Publié le par atelier-caractere

Ils passent, pressés, hâtés, flânés, ils vont, viennent.

Ils courent, halètent, s’attendent, s’espèrent, se désespèrent, regardent, leur montre, leurs messages; branchent leurs écouteurs sur les ondes du monde et se débranchent de la vie assise à leurs pieds.

 

Portent leurs courses, leurs marmots, leurs espoirs, leurs idées, leurs projets.

Parlent haut, fort, chuchotent, rient, crient, conversent, échangent, seuls, à deux, en bandes.
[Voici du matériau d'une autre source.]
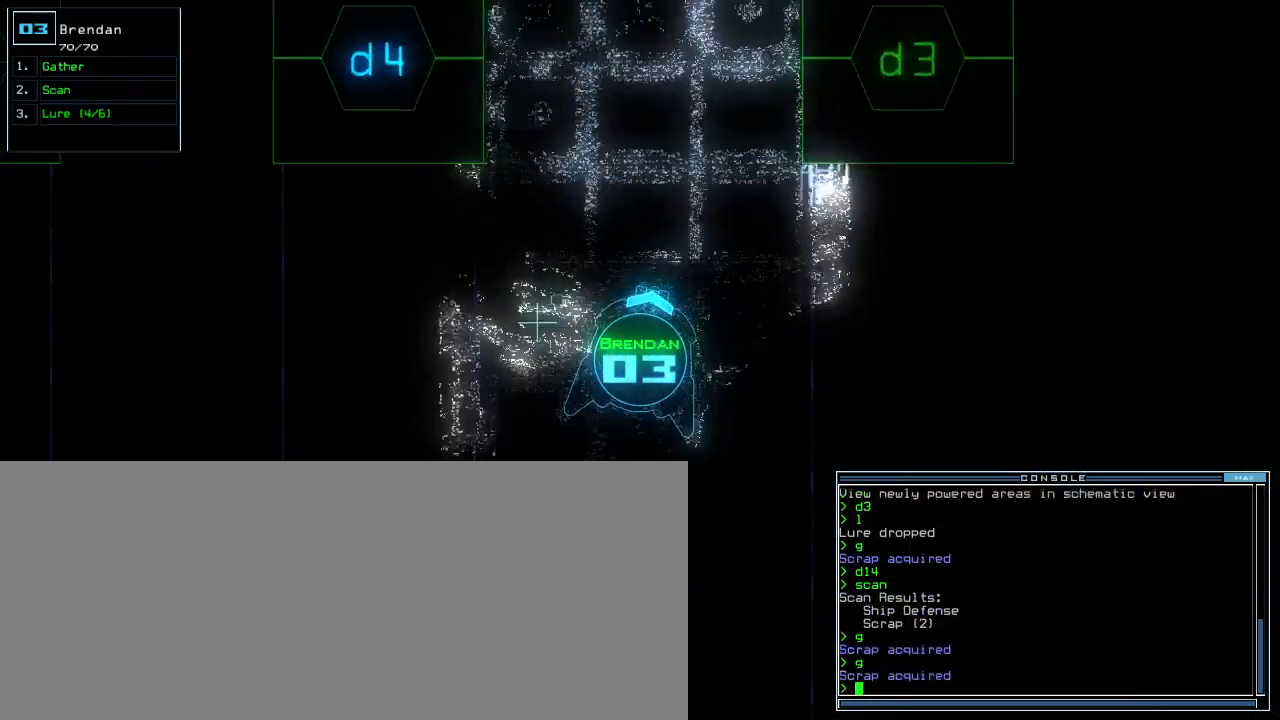
{"keys": ["up"], "events": [[120, "right", "up"], [200, "left", "down"], [380, "left", "up"]]}
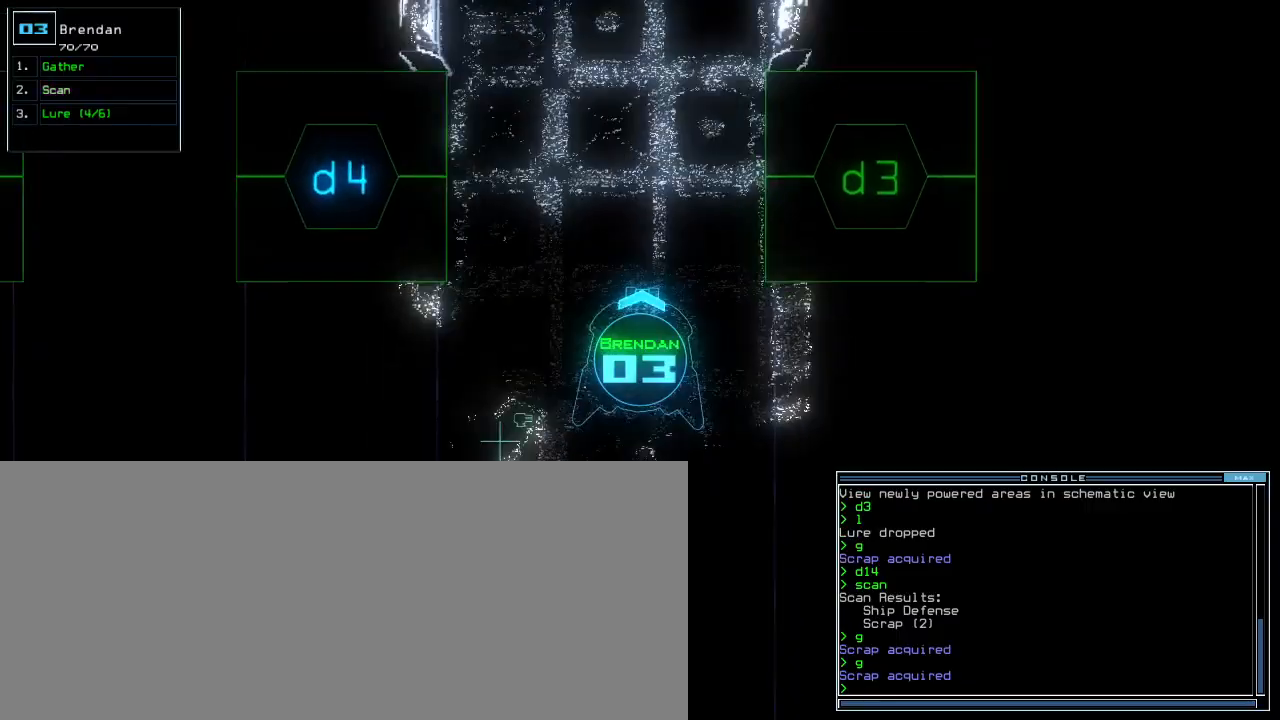
{"keys": ["up"], "events": []}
Ils se bousculent, se choquent, s’entrechoquent, se frôlent, se touchent, se pressent, s’oppressent.

Ils sont à naître, lissés, flétris, fanés, rosis, blanchis, noircis, transparents ou bedonnants.

Parsemés, ou en flots.

La rue se gorge et se dégorge, vit et meure, blanche et noire, artificielle et humaine; avec ses vitrines qui allèchent, assèchent, sa calèche désuète, ses odeurs qui dévient ou accrochent le ventre.

La vague humaine rythme le temps, calme, ou tempête agressive.

La rue, on s’y cache, s’y perd, s’en divertit, on ‘’l’asphalte’’, la piétine, la fuit, la ‘’tramwette’’ au son du gong.

 

Et lui, il est  posé, là, assis, au coin, figé, crispé, courbé, marmonnant ses mantras de S.D.F, le visage en guenilles; guenilles de la rue;  le corps en fripes, habillé par les ‘’ autres’, ces autres qu’il voit passer et repasser en tenue de ville, de ceux qui sont pressés, qui ont des idées, qui savent ou aller, d’où partir, d’où revenir, qui savent comment s’agiter.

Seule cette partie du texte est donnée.